To do:
Please continue the methods passage below on salt testing and contaminating materials with salt, starting after its last sentence and leaving out the data that follows it.

The silver nitrate boiling test was used as described by Riss (1993) on known salt stock solutions for comparison. Where the samples were initially obtained as salt crystals, in order to dissolve the salts this test was used with the following modifications: a 0.5 g sample was boiled in 5 ml distilled water for 2 minutes. The solution was then filtered to remove undissolved components (see section 3.2). After cooling, 550 μl of 10% nitric acid and 1.1 ml of 1% silver nitrate were added. A positive result was indicated by a white cloudy precipitate.
Samples of new unglazed earthenware (fragments of a modern flower pot); 5 cm × 3 cm pine blocks; 1 cm3 Lincoln limestone blocks (from Lincoln Cathedral quarry); and iron alloy nails were contaminated with salts. One sample for each material type was used as a control. A concentrated salt solution was created by dissolving 109 g NaCl in 400 ml of distilled water at room temperature (20°C), the point at which no further salt would clearly dissolve. This created a solution of 27.25% NaCl, or approximately 2.725 × 105 ppm. In order to saturate the materials with chlorides, three specimens of each material type were placed into covered glass beakers of the salt solution for 7 days at room temperature. The control samples were placed in individual covered beakers of distilled water, which was confirmed to be free of salt using Quantofix® and the silver nitrate test. After one week the samples were removed from the soaking solutions, and placed onto individual labelled tiles before being placed into a Genlab Mino Economy oven to dry at 40°C for 42 hours, which was determined experimentally to give a suitable level of surface salt efflorescence. Soak solutions were retained and tested for salts to determine uptake; however, as the salt levels were all outside the maximum limit of detection this was not reliably quantifiable. In order to test the effectiveness of the protocol at lower salt levels, this method was repeated using a 5% w/v NaCl solution, prepared using 20 g of salt in a total volume of 400 ml distilled water.

Material supplied:
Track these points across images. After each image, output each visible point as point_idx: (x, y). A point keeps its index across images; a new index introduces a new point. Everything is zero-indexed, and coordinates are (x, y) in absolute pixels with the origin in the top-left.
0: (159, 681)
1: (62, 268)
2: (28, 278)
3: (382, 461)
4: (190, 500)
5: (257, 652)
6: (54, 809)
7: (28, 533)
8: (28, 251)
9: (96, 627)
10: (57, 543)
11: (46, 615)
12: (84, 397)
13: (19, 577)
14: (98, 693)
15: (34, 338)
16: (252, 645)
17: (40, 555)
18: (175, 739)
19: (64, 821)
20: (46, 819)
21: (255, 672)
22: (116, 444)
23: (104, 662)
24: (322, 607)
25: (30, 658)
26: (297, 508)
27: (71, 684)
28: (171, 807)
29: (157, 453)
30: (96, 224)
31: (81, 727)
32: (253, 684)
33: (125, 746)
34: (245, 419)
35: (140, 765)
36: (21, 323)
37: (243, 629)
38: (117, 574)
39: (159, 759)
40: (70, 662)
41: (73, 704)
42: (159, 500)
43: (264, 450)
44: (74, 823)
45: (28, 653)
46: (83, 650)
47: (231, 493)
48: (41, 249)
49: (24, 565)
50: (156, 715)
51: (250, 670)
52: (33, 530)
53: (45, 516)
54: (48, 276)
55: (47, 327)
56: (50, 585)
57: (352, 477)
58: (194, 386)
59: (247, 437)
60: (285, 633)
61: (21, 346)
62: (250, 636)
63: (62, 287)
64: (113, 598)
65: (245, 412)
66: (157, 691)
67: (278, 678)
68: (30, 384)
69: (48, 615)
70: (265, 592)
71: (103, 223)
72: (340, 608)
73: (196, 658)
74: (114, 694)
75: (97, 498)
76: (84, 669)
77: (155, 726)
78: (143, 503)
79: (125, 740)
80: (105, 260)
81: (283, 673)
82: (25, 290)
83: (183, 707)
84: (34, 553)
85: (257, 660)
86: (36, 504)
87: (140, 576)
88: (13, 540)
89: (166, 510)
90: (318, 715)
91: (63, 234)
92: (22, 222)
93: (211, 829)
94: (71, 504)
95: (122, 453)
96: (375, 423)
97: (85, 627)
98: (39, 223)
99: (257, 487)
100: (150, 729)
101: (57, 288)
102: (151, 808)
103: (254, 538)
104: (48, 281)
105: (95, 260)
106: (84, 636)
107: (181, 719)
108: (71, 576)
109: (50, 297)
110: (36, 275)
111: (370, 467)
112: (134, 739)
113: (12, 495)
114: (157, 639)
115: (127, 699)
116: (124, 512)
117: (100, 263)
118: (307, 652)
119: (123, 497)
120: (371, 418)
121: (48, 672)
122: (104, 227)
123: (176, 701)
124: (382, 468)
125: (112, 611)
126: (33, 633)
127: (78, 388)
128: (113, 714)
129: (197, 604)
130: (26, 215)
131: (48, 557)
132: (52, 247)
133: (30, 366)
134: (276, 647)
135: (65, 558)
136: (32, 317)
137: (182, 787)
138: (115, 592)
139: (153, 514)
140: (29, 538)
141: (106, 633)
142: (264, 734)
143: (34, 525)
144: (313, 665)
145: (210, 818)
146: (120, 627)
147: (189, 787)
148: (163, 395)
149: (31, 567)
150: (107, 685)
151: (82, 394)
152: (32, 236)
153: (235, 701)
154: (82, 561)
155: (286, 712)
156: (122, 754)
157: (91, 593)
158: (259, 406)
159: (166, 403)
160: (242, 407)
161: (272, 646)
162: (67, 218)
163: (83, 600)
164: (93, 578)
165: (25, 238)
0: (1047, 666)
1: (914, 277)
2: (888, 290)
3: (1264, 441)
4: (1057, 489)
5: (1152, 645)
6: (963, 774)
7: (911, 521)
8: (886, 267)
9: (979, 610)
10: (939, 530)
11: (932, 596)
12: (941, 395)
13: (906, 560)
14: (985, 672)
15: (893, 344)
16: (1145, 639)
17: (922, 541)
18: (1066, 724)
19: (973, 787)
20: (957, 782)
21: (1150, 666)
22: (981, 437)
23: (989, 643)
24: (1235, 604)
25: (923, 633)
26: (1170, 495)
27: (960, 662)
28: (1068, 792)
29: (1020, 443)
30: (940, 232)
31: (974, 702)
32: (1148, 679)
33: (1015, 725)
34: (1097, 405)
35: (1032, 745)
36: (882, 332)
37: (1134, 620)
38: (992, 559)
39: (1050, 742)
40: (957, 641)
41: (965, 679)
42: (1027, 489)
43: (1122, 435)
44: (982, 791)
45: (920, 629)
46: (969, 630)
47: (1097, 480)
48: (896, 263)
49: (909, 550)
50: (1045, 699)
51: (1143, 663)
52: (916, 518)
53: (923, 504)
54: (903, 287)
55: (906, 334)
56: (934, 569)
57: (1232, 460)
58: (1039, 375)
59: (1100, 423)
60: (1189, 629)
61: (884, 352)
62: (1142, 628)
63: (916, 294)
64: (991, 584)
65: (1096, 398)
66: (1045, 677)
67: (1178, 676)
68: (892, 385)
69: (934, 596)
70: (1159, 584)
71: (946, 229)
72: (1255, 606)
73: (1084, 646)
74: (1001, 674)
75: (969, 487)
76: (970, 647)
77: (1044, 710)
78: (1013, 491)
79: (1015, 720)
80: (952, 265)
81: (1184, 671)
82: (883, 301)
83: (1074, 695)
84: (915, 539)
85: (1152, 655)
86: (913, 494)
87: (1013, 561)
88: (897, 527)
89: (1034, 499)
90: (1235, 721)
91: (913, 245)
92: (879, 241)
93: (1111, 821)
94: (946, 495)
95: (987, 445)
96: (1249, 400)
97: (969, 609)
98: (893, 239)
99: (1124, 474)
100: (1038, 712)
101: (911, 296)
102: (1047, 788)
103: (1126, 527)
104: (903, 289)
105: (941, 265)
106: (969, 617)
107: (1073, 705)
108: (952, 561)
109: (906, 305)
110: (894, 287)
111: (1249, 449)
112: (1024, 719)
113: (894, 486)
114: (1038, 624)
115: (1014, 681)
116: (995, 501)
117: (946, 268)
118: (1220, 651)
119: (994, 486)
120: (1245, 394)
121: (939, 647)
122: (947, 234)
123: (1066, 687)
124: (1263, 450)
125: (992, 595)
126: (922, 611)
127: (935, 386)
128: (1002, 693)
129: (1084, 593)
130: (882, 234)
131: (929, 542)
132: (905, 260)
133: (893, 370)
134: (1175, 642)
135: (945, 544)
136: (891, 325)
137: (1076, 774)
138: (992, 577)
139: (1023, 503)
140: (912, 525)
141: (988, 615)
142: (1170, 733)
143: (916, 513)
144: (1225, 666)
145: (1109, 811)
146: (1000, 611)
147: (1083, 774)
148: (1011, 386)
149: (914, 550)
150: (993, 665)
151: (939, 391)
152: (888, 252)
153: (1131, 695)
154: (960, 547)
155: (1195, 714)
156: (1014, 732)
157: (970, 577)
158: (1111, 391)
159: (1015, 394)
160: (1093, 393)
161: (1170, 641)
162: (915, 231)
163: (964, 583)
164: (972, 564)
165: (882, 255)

Response area:
Samples were brushed to test for the presence of salts with a size 6 paintbrush (Liquitex Basics), over an area of 4 cm2 in the case of the ceramic, wood and limestone; the entirety of the iron alloy nail and limestone cubes were brushed. The salts were collected onto filter paper and then tested as described in section 2.2.
In order to determine the extent of quantification possible using this surface chloride detection method, it was necessary to ensure that all stages of the sampling and testing process were as repeatable as possible. In order to achieve this, a more consistent method was developed for the taking of initial samples. In their original paper, Piechota and Drake Piechota (2016) suggest using a soft brush for a few strokes of a small area of the object’s surface. The problem with this was that there was no way to quantify samples, as there were too many unknown variables to deal with, such as unknown amount of sample and what qualified as a few brush strokes. Therefore, it became apparent that a set area would be more reproducible. A sample size of 4 cm2 was chosen when collecting samples from site, as this gave sufficient salts to give a detectable reading. Testing was also carried out to determine the optimum quantity of distilled water, silver nitrate and nitric acid used in the vials (data not shown).
After shaking samples by hand and timing the results, it appeared that 40 seconds was sufficient time for the majority of the sample to dissolve. However, testing samples from three building sites across Lincoln showed that parts of each sample were not soluble, but affected the results. The presence of crumbled stone and brick particles, being removed with the efflorescence, affected the appearance of the solutions by reflecting their own colours when the phone light was present, as well as making the solution appear cloudy before adding silver nitrate. Due to this it became hard to determine accurate results from the samples. To remedy this, a filtration step was added to the method, as it removed undissolved impurities from the solution, thus returning it to a clearer state (Figure 3).
The limits of detection of the kit were determined by using a range of concentrations, from 10 ppm to the maximum dissolved salt concentration of 2.725 × 105 ppm. The respective cloudiness of the solution was compared visually to the control solution. While other methods of assessment of the solution colour may have been more accurate, such as spectroscopy, they would all require additional laboratory equipment, while the test kit of this study was designed as a quick on-site method to evaluate the tests’ effectiveness.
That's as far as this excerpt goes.